Elle l’installait sur la chaise, entourait doucement ses épaules de la cape noire qu’il tirait ensuite sur ses cuisses pour défaire les plis tandis qu’elle agrafait le bouton dans son cou. Je me tenais derrière eux, elle me jetait un coup d’œil dans le miroir en souriant, puis faisait un commentaire sur les grands yeux de Philippe. La coupe de cheveux devait toujours mettre ses yeux en valeur. Quand elle commençait à couper, je m’assoyais juste à côté.
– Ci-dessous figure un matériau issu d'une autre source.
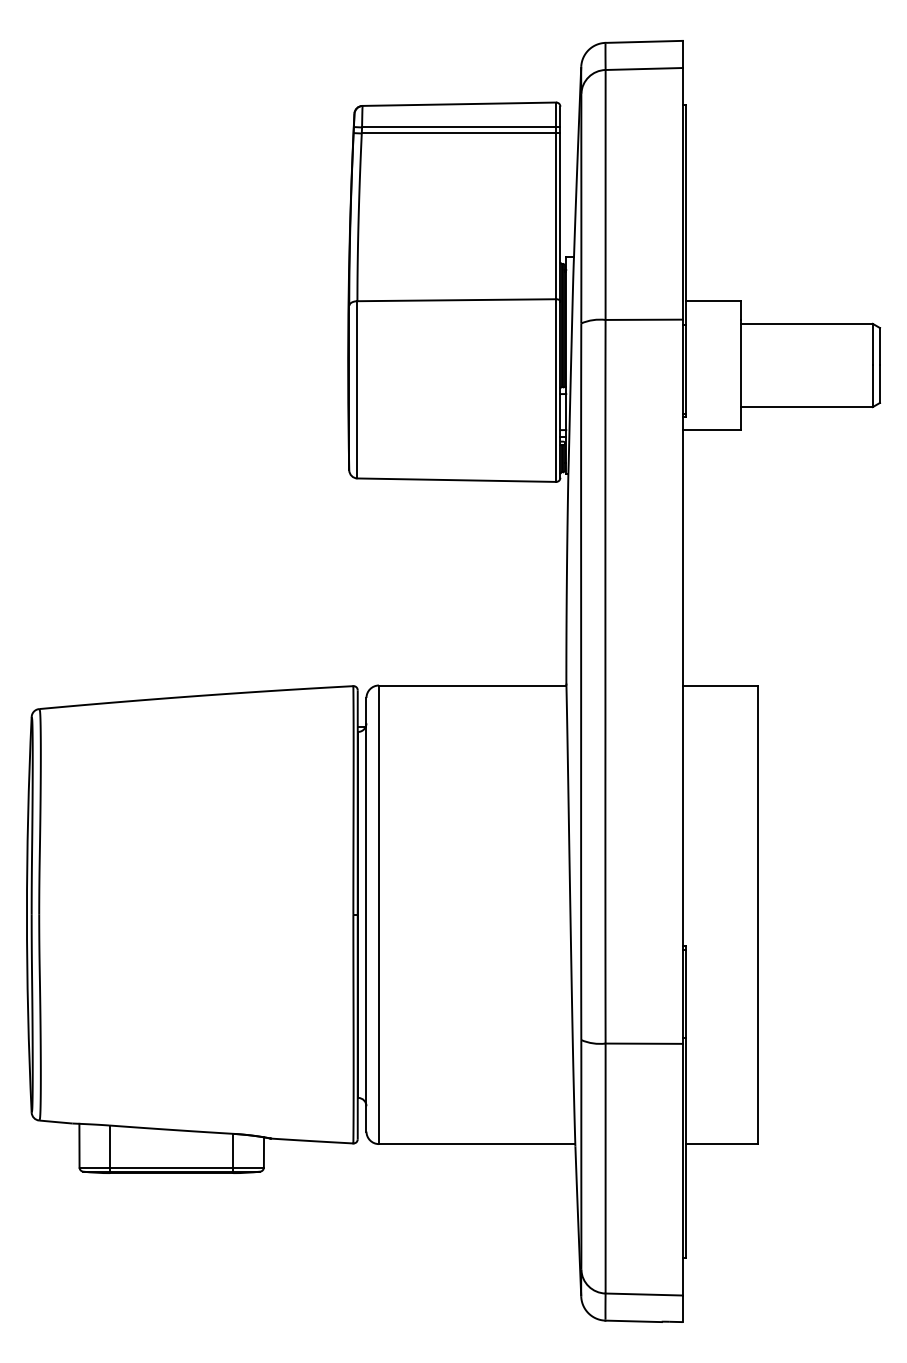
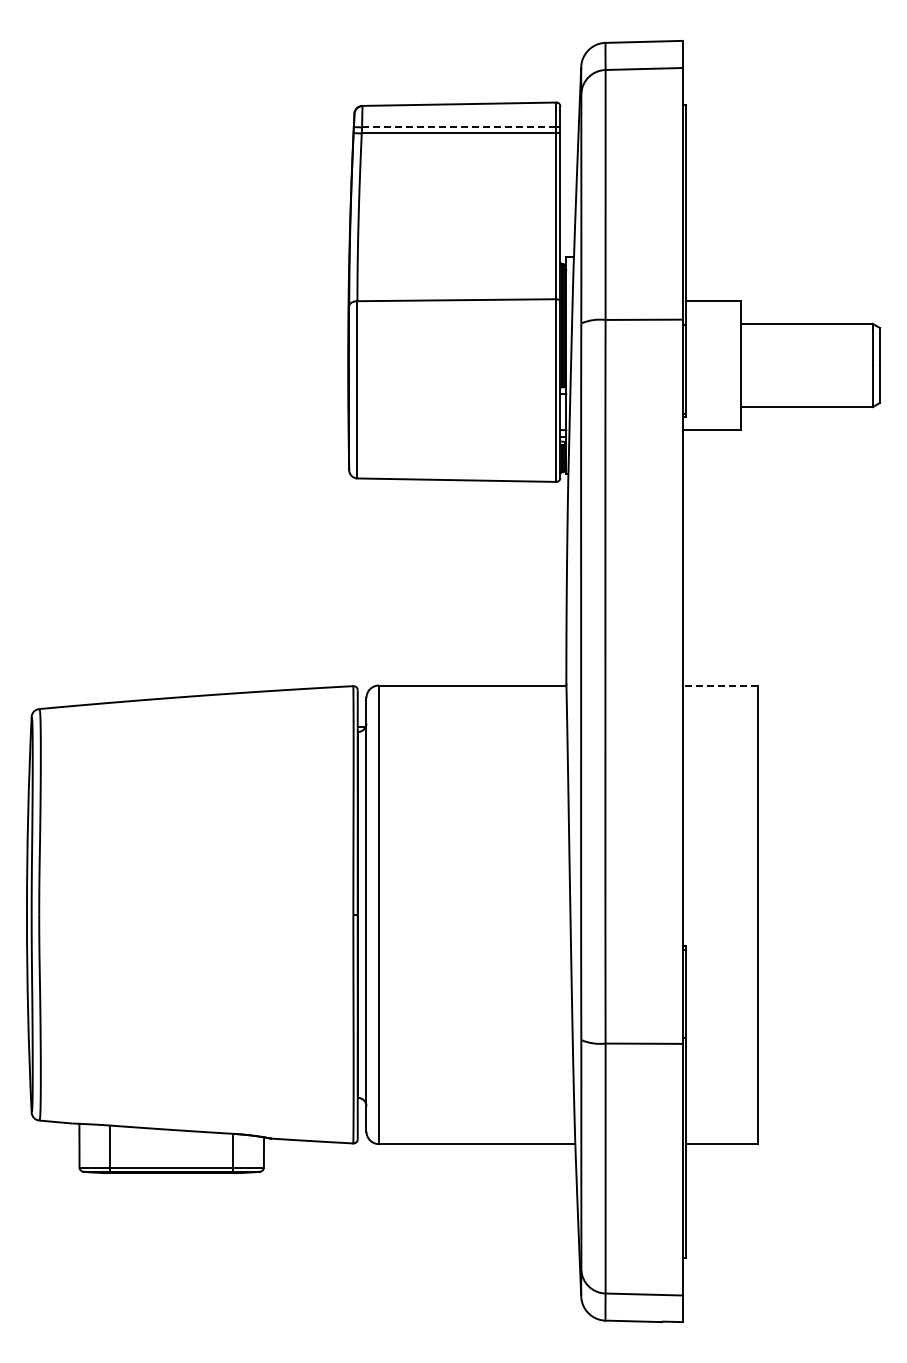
line at (459, 127): solid -> dashed
line at (719, 685): solid -> dashed
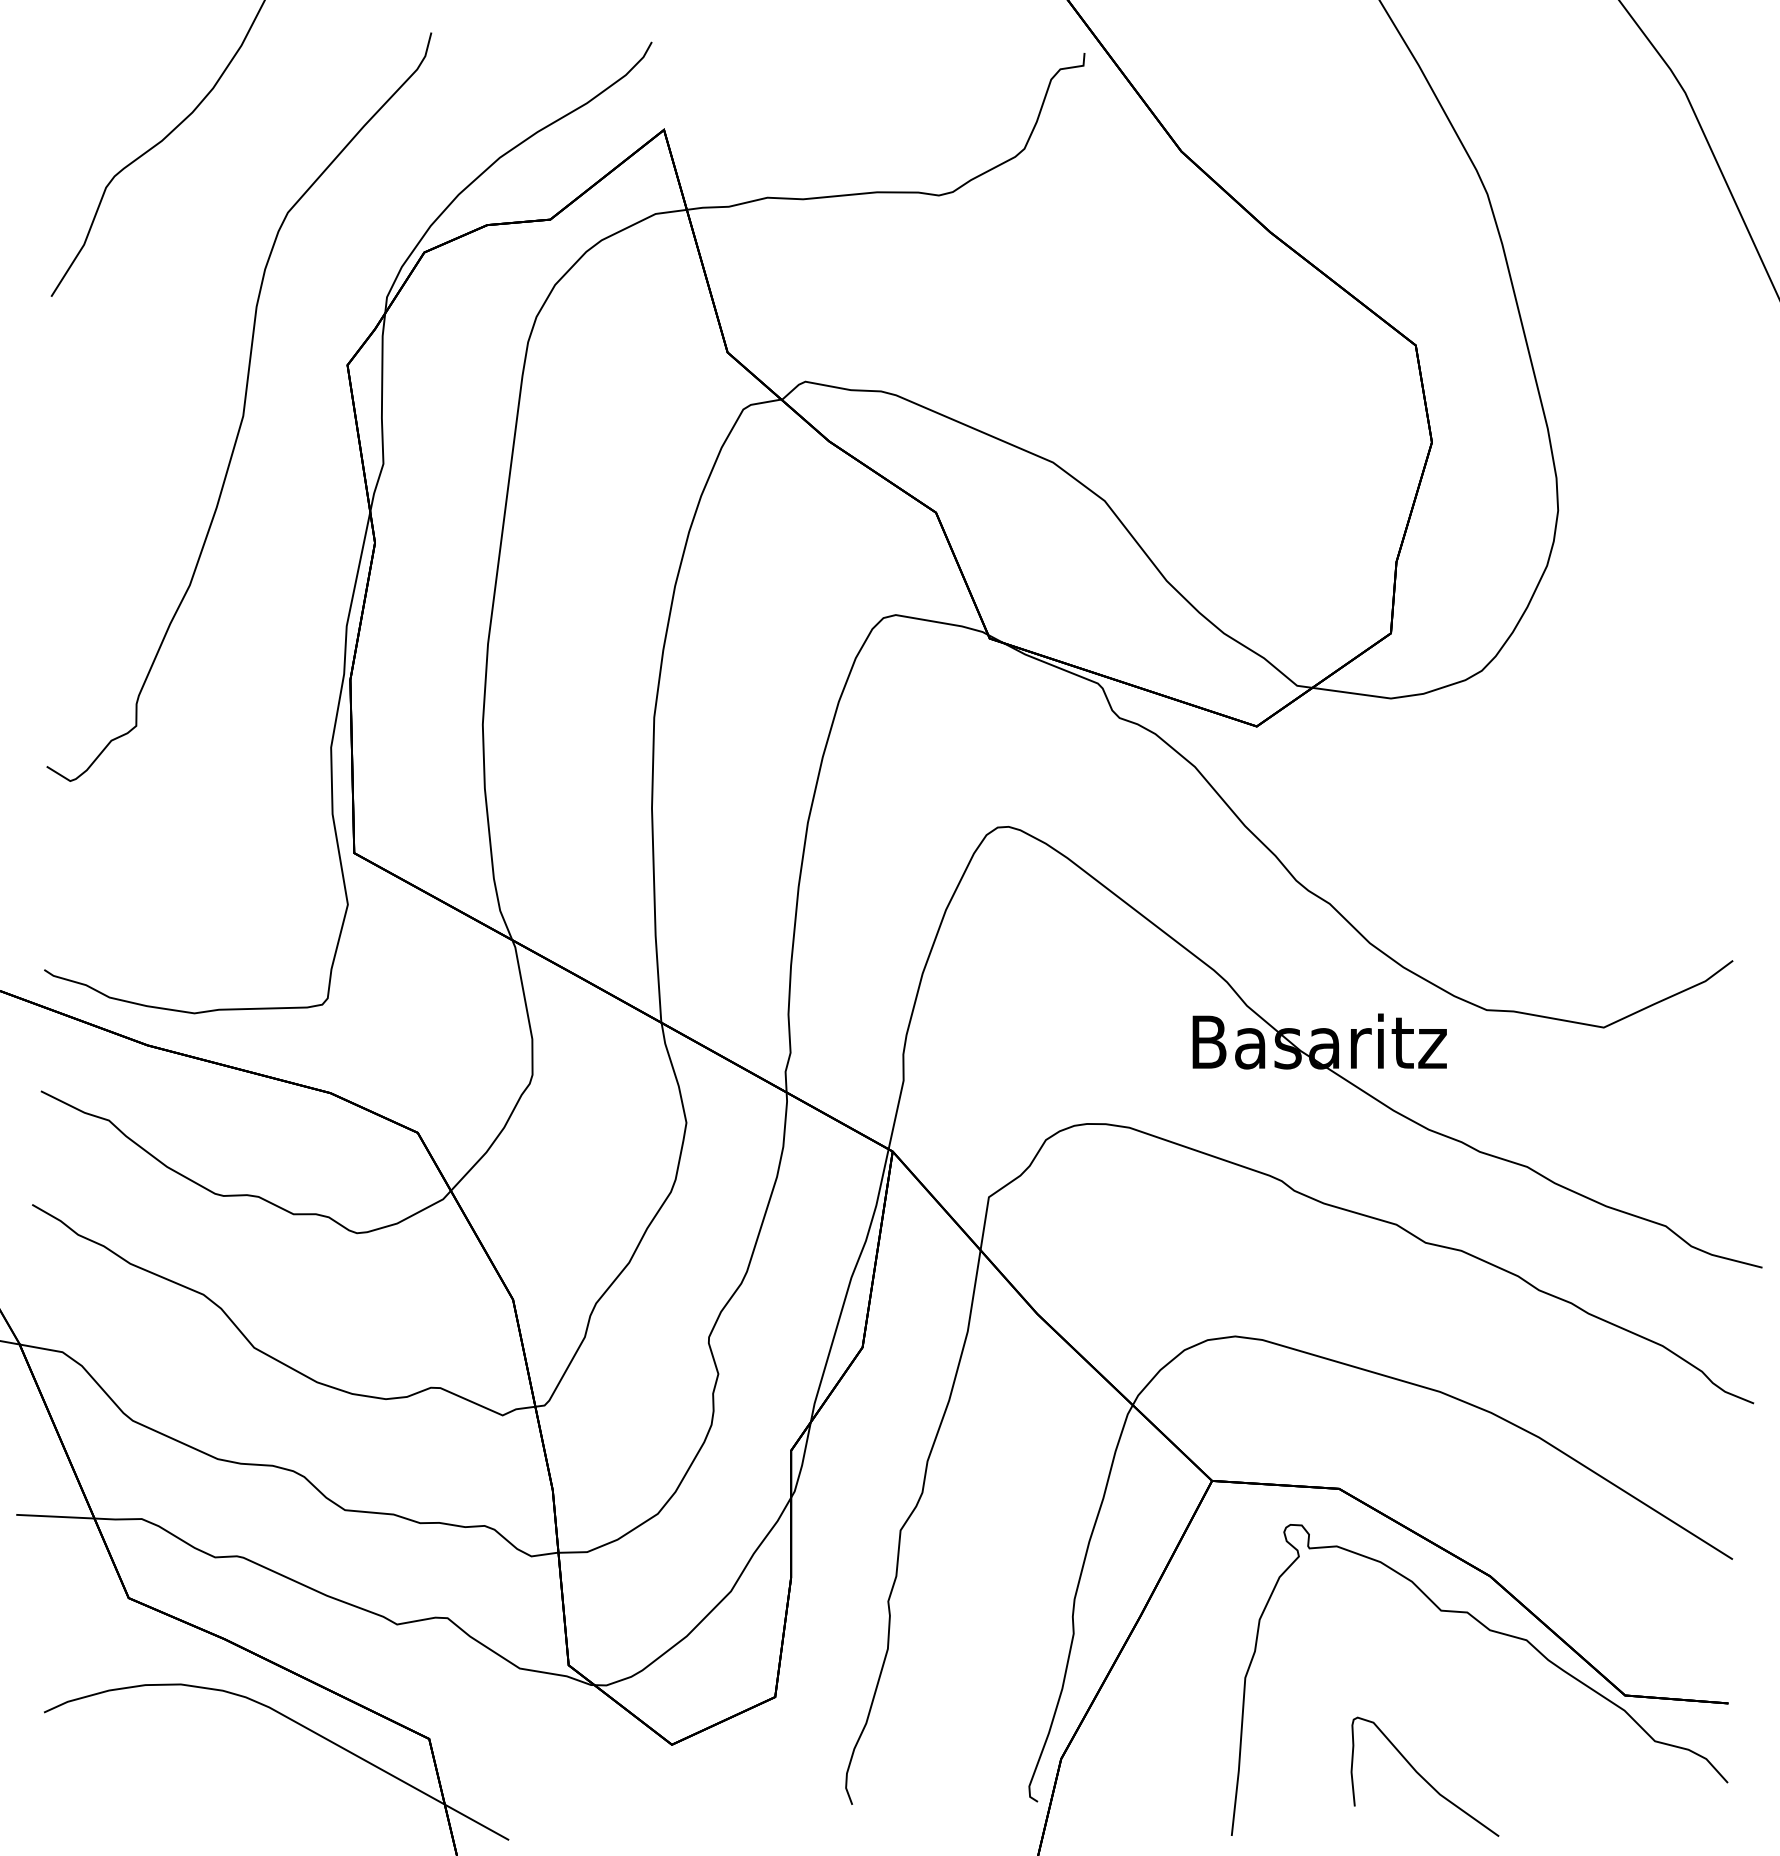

Je faisais pivoter la chaise en feuilletant des revues. Les cheveux tombaient sur le linoléum beige. Philippe se détendait. Je parlais avec Kimi. Est-ce que Philippe nous écoutait? Je ne sais pas. Il scrutait son propre visage dans le miroir, regardait les gestes de la coiffeuse, esquissait parfois un début de sourire. Il se tenait très droit, et tranquille. Concentré, plus exactement, comme sur un problème mathématique. À la fin, lorsque Kimi sortait le rasoir électrique du tiroir, nous restions tous les deux silencieux. Comme j’aurais aimé me passer cet instrument sur toute la surface de la tête. Philippe, lui, se raidissait toujours un peu en entendant le bourdonnement. Les objets peuvent toujours déraper, n’est-ce pas ? Les mains peuvent faiblir, l’harmonie disparaître sous une goutte de sang derrière l’oreille. Et puis non, la coupe était terminée. Kimi réchauffait un peu de gel dans la paume de sa main. Malgré le regard réticent de Philippe, elle ébouriffait ses cheveux. Il trouvait ça trop, mais l’orgueil prenait le dessus, et il la laissait faire. Puis il enlevait la cape, pressé de s’en aller tout d’un coup. Il faut dire qu’à part Kimi, rien ne pouvait nous retenir dans ce salon. Je continuais à lui parler tandis qu’elle balayait les cheveux tombés par terre. C’est le moment que je préfère chez le coiffeur : le balai qui glisse doucement sur le sol, les cheveux qui finissent par former un amas, une tache compacte que l’on a envie de toucher. Mais l’on s’en garde bien. La toucher équivaudrait à se salir les mains avec une substance nouvellement morte. Mieux vaut une action bien accomplie, bien nette, bien tassée. C’est pourquoi je ne voulais pas trop m’attarder moi non plus dans ce salon qui était tout sauf net et précis. Quand la boule de cheveux était bien comprimée contre le mur, je payais et sortais à la suite de Philippe.